# WORK REQUIRED:
Whenever a line in the listing contains "left", copy that line.

# RECORDS SUPPLIED:
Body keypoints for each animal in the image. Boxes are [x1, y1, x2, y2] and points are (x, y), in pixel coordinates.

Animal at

---

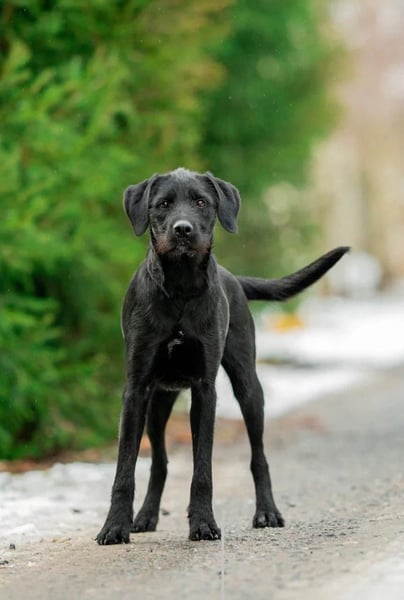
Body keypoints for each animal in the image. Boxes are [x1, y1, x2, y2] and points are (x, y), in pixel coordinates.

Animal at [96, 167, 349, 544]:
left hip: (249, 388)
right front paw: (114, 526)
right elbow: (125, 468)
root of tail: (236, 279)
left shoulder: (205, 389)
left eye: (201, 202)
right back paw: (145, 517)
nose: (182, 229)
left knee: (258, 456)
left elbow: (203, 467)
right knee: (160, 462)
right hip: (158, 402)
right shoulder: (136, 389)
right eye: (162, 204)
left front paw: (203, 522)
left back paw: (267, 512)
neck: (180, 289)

...

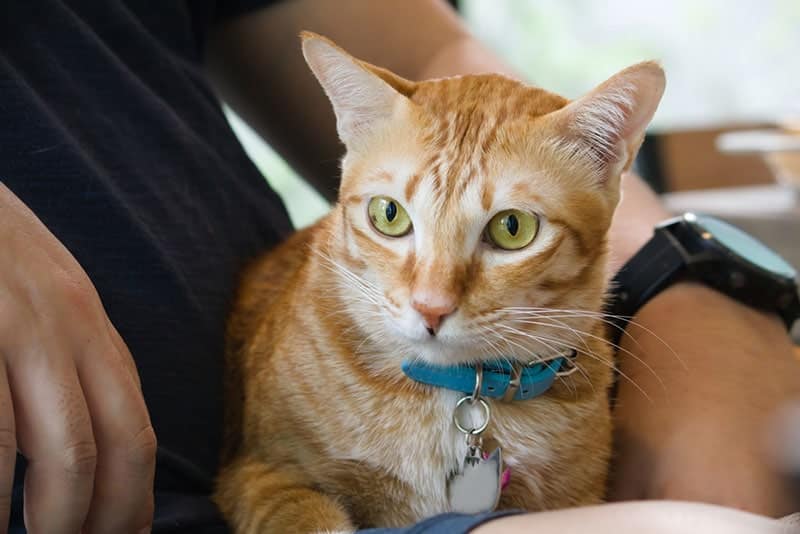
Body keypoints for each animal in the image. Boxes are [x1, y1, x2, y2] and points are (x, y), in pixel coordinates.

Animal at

# EXPECTED ANSWER:
left hip: (249, 388)
left shoulder: (205, 389)
left eye: (201, 202)
left knee: (258, 456)
left elbow: (203, 467)
left front paw: (203, 522)
left back paw: (267, 512)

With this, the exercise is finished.